(Rows from a dataset)
+ + + + + + +
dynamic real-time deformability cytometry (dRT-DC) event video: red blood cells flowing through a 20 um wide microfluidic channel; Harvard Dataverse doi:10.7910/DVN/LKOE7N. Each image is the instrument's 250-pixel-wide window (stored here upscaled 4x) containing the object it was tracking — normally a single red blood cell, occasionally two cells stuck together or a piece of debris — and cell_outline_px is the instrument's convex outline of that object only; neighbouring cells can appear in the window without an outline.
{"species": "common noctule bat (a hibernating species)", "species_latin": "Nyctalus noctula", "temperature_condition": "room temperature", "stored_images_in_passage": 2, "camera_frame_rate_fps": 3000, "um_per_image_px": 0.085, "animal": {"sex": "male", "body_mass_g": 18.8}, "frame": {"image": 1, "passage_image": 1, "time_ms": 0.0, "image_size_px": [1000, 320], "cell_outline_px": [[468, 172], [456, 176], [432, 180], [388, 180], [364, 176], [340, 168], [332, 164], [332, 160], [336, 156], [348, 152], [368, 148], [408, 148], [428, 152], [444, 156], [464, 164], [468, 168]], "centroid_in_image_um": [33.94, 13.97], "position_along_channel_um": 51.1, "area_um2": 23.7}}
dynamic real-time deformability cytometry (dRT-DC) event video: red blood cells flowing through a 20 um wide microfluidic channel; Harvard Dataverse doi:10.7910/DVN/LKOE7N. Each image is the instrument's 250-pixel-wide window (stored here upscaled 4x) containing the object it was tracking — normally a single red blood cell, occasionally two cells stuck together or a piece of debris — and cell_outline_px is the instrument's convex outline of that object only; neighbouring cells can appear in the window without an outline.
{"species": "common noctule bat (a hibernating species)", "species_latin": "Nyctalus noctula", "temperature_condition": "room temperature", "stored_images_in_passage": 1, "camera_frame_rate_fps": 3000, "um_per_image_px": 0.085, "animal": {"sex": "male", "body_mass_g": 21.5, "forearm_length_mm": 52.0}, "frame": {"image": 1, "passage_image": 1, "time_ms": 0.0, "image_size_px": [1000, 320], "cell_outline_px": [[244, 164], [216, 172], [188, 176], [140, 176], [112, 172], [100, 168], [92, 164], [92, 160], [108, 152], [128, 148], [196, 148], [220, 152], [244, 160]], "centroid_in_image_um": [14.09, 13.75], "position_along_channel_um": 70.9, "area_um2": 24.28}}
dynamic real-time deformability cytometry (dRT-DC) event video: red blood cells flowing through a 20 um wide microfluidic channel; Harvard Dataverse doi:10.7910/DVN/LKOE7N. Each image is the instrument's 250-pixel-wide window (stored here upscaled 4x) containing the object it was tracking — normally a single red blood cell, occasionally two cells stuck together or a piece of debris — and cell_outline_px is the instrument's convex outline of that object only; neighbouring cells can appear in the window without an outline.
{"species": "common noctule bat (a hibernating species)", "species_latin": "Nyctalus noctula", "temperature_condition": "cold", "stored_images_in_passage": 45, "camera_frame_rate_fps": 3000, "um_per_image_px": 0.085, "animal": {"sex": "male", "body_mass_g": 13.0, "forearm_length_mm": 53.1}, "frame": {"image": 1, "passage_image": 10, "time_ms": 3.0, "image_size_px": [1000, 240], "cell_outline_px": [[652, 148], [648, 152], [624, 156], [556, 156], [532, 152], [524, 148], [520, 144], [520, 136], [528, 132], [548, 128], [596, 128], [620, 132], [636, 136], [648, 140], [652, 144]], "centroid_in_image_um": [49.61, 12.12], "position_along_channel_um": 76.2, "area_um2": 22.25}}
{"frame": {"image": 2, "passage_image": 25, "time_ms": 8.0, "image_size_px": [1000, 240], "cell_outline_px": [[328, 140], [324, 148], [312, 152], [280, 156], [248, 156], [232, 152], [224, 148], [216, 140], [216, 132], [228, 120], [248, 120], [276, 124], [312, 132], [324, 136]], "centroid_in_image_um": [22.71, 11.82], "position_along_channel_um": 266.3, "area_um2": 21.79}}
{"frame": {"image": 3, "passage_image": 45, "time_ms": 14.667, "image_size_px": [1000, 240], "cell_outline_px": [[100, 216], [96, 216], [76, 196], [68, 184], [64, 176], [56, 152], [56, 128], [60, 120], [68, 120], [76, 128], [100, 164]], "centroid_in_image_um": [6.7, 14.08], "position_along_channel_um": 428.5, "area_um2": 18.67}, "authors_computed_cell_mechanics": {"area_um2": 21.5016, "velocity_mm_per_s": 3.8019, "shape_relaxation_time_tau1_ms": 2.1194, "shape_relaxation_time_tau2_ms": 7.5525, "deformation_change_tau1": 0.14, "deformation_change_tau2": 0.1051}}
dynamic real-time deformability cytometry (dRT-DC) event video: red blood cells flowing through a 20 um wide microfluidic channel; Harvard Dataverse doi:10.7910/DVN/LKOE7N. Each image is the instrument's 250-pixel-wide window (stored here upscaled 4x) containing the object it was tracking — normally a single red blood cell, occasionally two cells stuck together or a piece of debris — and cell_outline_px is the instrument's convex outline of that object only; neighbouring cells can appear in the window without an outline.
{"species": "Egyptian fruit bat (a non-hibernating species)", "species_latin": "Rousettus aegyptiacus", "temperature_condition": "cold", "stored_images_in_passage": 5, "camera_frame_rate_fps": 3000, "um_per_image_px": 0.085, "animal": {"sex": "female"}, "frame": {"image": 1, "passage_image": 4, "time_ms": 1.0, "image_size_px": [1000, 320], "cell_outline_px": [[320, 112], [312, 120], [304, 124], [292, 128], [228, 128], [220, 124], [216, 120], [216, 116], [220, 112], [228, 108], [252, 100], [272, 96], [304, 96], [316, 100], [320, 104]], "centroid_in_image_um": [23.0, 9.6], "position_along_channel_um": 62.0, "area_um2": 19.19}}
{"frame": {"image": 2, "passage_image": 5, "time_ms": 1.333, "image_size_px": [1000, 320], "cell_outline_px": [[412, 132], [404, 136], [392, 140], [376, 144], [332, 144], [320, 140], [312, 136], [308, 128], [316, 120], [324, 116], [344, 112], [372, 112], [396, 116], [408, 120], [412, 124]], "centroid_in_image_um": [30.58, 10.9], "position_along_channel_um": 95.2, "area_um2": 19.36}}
+ + + + + + +
GOAL OF THE EXERCISE »
Each line must be given again exactly as written above.

FULL OUTPUT »
dynamic real-time deformability cytometry (dRT-DC) event video: red blood cells flowing through a 20 um wide microfluidic channel; Harvard Dataverse doi:10.7910/DVN/LKOE7N. Each image is the instrument's 250-pixel-wide window (stored here upscaled 4x) containing the object it was tracking — normally a single red blood cell, occasionally two cells stuck together or a piece of debris — and cell_outline_px is the instrument's convex outline of that object only; neighbouring cells can appear in the window without an outline.
{"species": "common noctule bat (a hibernating species)", "species_latin": "Nyctalus noctula", "temperature_condition": "room temperature", "stored_images_in_passage": 2, "camera_frame_rate_fps": 3000, "um_per_image_px": 0.085, "animal": {"sex": "male", "body_mass_g": 18.8}, "frame": {"image": 1, "passage_image": 1, "time_ms": 0.0, "image_size_px": [1000, 320], "cell_outline_px": [[468, 172], [456, 176], [432, 180], [388, 180], [364, 176], [340, 168], [332, 164], [332, 160], [336, 156], [348, 152], [368, 148], [408, 148], [428, 152], [444, 156], [464, 164], [468, 168]], "centroid_in_image_um": [33.94, 13.97], "position_along_channel_um": 51.1, "area_um2": 23.7}}
dynamic real-time deformability cytometry (dRT-DC) event video: red blood cells flowing through a 20 um wide microfluidic channel; Harvard Dataverse doi:10.7910/DVN/LKOE7N. Each image is the instrument's 250-pixel-wide window (stored here upscaled 4x) containing the object it was tracking — normally a single red blood cell, occasionally two cells stuck together or a piece of debris — and cell_outline_px is the instrument's convex outline of that object only; neighbouring cells can appear in the window without an outline.
{"species": "common noctule bat (a hibernating species)", "species_latin": "Nyctalus noctula", "temperature_condition": "room temperature", "stored_images_in_passage": 1, "camera_frame_rate_fps": 3000, "um_per_image_px": 0.085, "animal": {"sex": "male", "body_mass_g": 21.5, "forearm_length_mm": 52.0}, "frame": {"image": 1, "passage_image": 1, "time_ms": 0.0, "image_size_px": [1000, 320], "cell_outline_px": [[244, 164], [216, 172], [188, 176], [140, 176], [112, 172], [100, 168], [92, 164], [92, 160], [108, 152], [128, 148], [196, 148], [220, 152], [244, 160]], "centroid_in_image_um": [14.09, 13.75], "position_along_channel_um": 70.9, "area_um2": 24.28}}
dynamic real-time deformability cytometry (dRT-DC) event video: red blood cells flowing through a 20 um wide microfluidic channel; Harvard Dataverse doi:10.7910/DVN/LKOE7N. Each image is the instrument's 250-pixel-wide window (stored here upscaled 4x) containing the object it was tracking — normally a single red blood cell, occasionally two cells stuck together or a piece of debris — and cell_outline_px is the instrument's convex outline of that object only; neighbouring cells can appear in the window without an outline.
{"species": "common noctule bat (a hibernating species)", "species_latin": "Nyctalus noctula", "temperature_condition": "cold", "stored_images_in_passage": 45, "camera_frame_rate_fps": 3000, "um_per_image_px": 0.085, "animal": {"sex": "male", "body_mass_g": 13.0, "forearm_length_mm": 53.1}, "frame": {"image": 1, "passage_image": 10, "time_ms": 3.0, "image_size_px": [1000, 240], "cell_outline_px": [[652, 148], [648, 152], [624, 156], [556, 156], [532, 152], [524, 148], [520, 144], [520, 136], [528, 132], [548, 128], [596, 128], [620, 132], [636, 136], [648, 140], [652, 144]], "centroid_in_image_um": [49.61, 12.12], "position_along_channel_um": 76.2, "area_um2": 22.25}}
{"frame": {"image": 2, "passage_image": 25, "time_ms": 8.0, "image_size_px": [1000, 240], "cell_outline_px": [[328, 140], [324, 148], [312, 152], [280, 156], [248, 156], [232, 152], [224, 148], [216, 140], [216, 132], [228, 120], [248, 120], [276, 124], [312, 132], [324, 136]], "centroid_in_image_um": [22.71, 11.82], "position_along_channel_um": 266.3, "area_um2": 21.79}}
{"frame": {"image": 3, "passage_image": 45, "time_ms": 14.667, "image_size_px": [1000, 240], "cell_outline_px": [[100, 216], [96, 216], [76, 196], [68, 184], [64, 176], [56, 152], [56, 128], [60, 120], [68, 120], [76, 128], [100, 164]], "centroid_in_image_um": [6.7, 14.08], "position_along_channel_um": 428.5, "area_um2": 18.67}, "authors_computed_cell_mechanics": {"area_um2": 21.5016, "velocity_mm_per_s": 3.8019, "shape_relaxation_time_tau1_ms": 2.1194, "shape_relaxation_time_tau2_ms": 7.5525, "deformation_change_tau1": 0.14, "deformation_change_tau2": 0.1051}}
dynamic real-time deformability cytometry (dRT-DC) event video: red blood cells flowing through a 20 um wide microfluidic channel; Harvard Dataverse doi:10.7910/DVN/LKOE7N. Each image is the instrument's 250-pixel-wide window (stored here upscaled 4x) containing the object it was tracking — normally a single red blood cell, occasionally two cells stuck together or a piece of debris — and cell_outline_px is the instrument's convex outline of that object only; neighbouring cells can appear in the window without an outline.
{"species": "Egyptian fruit bat (a non-hibernating species)", "species_latin": "Rousettus aegyptiacus", "temperature_condition": "cold", "stored_images_in_passage": 5, "camera_frame_rate_fps": 3000, "um_per_image_px": 0.085, "animal": {"sex": "female"}, "frame": {"image": 1, "passage_image": 4, "time_ms": 1.0, "image_size_px": [1000, 320], "cell_outline_px": [[320, 112], [312, 120], [304, 124], [292, 128], [228, 128], [220, 124], [216, 120], [216, 116], [220, 112], [228, 108], [252, 100], [272, 96], [304, 96], [316, 100], [320, 104]], "centroid_in_image_um": [23.0, 9.6], "position_along_channel_um": 62.0, "area_um2": 19.19}}
{"frame": {"image": 2, "passage_image": 5, "time_ms": 1.333, "image_size_px": [1000, 320], "cell_outline_px": [[412, 132], [404, 136], [392, 140], [376, 144], [332, 144], [320, 140], [312, 136], [308, 128], [316, 120], [324, 116], [344, 112], [372, 112], [396, 116], [408, 120], [412, 124]], "centroid_in_image_um": [30.58, 10.9], "position_along_channel_um": 95.2, "area_um2": 19.36}}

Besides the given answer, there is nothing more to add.